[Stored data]

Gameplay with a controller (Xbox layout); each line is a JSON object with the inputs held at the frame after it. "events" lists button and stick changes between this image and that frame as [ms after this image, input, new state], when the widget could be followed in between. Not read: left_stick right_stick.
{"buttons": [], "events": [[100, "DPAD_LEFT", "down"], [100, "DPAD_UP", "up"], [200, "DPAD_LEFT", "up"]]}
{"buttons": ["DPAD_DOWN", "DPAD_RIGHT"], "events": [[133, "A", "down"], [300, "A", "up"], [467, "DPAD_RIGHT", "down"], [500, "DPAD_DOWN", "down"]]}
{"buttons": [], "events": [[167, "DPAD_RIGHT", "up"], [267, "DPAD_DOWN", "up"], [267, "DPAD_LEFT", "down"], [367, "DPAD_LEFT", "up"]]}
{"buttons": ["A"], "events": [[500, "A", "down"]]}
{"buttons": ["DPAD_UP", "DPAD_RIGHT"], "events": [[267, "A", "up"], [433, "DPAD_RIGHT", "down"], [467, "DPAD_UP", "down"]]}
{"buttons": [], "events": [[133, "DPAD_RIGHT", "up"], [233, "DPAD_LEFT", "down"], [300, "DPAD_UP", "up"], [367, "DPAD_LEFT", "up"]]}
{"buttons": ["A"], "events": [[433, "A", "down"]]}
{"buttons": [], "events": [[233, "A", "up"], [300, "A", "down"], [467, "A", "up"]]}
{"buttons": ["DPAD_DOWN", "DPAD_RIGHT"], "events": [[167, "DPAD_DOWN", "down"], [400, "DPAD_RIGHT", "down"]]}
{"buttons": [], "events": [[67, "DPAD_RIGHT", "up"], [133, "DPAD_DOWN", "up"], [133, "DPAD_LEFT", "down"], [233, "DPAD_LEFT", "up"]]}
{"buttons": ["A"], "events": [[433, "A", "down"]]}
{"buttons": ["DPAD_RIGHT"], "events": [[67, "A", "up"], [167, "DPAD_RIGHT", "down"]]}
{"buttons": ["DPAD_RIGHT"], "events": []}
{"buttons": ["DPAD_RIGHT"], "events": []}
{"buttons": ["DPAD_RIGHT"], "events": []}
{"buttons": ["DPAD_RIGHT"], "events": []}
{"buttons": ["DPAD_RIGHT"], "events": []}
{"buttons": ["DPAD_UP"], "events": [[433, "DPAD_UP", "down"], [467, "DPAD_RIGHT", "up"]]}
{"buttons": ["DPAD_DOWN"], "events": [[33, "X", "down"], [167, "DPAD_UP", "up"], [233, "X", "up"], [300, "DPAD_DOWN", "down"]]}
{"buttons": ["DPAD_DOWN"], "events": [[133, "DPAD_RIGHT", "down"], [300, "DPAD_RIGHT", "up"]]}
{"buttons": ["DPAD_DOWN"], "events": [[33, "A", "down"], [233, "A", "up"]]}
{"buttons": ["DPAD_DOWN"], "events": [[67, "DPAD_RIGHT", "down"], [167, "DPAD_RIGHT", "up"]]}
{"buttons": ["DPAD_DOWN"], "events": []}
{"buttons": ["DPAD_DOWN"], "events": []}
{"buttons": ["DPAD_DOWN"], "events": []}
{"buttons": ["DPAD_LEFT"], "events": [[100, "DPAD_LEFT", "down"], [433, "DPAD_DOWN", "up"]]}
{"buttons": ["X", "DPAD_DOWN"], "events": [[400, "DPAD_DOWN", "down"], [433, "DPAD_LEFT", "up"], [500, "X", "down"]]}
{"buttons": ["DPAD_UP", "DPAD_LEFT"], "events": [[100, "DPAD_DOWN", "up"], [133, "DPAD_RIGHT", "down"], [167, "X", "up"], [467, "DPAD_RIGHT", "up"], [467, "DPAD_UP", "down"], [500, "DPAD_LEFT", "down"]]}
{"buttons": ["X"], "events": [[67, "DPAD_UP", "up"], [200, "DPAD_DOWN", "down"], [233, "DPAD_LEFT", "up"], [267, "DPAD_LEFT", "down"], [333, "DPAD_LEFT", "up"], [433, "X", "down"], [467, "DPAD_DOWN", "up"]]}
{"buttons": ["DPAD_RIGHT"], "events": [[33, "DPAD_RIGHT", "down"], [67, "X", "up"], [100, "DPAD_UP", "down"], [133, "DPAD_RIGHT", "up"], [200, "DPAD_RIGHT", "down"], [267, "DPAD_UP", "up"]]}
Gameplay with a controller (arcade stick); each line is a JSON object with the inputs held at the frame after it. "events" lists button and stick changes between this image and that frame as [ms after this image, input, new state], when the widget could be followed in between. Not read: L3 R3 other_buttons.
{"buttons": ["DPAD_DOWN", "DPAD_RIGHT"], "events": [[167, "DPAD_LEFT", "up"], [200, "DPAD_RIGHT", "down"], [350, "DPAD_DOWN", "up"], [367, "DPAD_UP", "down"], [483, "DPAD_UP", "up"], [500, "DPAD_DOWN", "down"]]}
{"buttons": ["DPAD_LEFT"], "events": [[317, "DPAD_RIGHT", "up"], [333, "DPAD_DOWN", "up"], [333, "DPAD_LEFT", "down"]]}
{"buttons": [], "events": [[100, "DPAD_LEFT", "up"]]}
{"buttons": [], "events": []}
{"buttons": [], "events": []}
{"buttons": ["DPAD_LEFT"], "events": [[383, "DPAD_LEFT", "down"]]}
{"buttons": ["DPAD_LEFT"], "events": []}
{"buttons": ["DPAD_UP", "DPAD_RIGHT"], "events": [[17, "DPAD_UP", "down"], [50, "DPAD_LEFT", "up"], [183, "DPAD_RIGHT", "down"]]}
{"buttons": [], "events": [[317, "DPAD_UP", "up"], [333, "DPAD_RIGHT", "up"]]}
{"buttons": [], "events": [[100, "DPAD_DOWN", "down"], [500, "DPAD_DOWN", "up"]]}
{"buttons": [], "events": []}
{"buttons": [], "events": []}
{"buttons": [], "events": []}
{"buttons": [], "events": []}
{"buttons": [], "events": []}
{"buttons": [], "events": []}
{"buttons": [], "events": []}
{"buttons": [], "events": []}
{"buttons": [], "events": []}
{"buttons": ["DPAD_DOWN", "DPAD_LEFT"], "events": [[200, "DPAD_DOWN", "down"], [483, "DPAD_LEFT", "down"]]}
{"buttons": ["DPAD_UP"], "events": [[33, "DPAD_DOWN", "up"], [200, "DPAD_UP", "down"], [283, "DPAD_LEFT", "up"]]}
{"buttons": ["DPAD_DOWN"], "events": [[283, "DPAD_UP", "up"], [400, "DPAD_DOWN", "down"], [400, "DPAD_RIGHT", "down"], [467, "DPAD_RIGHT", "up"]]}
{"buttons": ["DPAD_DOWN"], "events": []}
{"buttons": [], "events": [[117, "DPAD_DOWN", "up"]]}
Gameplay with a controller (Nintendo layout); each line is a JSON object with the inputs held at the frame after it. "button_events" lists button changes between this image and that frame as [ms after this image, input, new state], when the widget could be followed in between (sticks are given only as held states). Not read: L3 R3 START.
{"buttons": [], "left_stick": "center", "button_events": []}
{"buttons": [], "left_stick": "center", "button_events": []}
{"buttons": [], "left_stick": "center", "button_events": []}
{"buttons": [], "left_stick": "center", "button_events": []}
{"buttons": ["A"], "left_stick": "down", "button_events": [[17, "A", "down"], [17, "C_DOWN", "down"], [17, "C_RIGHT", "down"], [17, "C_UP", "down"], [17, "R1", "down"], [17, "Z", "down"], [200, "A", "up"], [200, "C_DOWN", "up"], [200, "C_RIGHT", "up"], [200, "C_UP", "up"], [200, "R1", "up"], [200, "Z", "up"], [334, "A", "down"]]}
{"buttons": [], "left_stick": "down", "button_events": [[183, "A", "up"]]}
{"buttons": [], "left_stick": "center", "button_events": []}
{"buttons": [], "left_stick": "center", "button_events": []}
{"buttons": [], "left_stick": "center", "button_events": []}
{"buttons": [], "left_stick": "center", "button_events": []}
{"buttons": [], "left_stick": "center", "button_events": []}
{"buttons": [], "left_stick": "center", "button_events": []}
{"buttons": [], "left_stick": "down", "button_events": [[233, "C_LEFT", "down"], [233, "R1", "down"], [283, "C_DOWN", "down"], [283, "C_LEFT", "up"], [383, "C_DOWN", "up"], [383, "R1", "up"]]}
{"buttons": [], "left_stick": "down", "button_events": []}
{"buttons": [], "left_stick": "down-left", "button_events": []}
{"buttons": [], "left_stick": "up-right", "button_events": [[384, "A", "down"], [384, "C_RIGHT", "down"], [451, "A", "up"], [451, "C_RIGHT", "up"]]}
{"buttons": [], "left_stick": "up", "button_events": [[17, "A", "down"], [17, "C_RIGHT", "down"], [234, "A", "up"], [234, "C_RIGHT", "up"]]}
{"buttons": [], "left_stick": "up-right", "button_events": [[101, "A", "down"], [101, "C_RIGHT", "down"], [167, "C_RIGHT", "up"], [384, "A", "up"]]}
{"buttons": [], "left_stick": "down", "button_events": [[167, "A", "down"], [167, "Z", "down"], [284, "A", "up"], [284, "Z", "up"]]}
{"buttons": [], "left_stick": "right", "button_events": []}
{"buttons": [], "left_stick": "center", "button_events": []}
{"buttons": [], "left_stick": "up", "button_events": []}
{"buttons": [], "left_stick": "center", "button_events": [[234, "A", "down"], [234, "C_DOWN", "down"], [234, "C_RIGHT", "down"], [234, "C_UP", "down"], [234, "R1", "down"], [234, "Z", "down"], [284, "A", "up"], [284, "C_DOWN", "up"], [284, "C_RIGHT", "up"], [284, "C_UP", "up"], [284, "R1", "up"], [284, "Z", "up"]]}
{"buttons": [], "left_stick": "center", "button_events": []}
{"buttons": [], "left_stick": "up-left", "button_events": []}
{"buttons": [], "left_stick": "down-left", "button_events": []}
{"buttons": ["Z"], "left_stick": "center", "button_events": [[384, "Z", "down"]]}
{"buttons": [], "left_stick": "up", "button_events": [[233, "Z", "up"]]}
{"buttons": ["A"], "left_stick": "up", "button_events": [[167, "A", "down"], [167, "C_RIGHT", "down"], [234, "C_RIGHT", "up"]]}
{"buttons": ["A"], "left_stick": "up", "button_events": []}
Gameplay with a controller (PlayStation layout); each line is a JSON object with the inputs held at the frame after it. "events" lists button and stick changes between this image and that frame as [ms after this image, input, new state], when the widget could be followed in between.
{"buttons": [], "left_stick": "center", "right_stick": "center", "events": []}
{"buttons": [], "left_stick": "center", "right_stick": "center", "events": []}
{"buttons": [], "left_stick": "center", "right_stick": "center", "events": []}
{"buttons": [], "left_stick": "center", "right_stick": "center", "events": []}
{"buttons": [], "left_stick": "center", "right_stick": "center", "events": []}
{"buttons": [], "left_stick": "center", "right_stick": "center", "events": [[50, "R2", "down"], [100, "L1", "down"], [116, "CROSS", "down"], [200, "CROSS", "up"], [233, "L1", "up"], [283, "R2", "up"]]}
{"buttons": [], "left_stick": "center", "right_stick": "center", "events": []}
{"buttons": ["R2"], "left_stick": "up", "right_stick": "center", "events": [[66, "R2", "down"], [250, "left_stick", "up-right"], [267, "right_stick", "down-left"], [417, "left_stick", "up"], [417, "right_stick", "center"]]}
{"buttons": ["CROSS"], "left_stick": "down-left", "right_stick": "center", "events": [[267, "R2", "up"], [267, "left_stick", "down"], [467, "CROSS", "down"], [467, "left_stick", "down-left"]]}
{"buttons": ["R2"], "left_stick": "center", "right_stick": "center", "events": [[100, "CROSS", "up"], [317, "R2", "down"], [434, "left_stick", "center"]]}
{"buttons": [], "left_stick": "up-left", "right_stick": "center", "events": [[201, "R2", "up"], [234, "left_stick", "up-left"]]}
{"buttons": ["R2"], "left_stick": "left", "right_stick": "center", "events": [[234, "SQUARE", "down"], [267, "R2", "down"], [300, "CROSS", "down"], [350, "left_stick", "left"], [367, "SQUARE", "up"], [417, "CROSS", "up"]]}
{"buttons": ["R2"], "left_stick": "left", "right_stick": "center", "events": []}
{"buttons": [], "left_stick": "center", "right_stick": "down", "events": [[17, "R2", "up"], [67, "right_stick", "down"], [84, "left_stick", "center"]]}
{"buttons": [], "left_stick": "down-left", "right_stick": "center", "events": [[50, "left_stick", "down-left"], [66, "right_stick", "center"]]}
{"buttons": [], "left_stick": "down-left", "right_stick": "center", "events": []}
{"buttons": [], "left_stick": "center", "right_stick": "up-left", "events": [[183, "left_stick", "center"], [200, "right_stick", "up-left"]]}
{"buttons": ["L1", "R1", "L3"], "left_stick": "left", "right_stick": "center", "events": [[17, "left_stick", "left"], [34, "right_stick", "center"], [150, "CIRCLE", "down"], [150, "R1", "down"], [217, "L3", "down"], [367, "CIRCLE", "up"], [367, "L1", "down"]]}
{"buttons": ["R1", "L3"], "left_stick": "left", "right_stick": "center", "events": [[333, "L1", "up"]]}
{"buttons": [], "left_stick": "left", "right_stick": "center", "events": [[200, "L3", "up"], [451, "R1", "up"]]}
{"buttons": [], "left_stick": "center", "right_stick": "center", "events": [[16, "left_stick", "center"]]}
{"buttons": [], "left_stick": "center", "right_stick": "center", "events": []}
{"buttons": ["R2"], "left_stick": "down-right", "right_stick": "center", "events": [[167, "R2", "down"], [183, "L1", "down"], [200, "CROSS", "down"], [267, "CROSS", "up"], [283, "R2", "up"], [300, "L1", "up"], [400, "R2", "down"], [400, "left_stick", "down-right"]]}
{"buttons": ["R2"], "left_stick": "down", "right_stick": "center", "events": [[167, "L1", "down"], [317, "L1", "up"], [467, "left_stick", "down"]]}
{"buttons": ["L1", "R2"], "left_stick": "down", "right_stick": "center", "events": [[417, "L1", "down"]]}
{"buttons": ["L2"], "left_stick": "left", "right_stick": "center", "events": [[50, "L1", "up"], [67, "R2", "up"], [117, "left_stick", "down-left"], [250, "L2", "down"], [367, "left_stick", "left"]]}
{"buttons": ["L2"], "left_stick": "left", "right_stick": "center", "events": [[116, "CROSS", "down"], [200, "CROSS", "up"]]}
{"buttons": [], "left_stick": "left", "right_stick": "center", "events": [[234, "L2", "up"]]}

* _Exercise instructions_
Nothing but a number is wanted: how many lines in the records above include "layout".

* _Exercise response_
3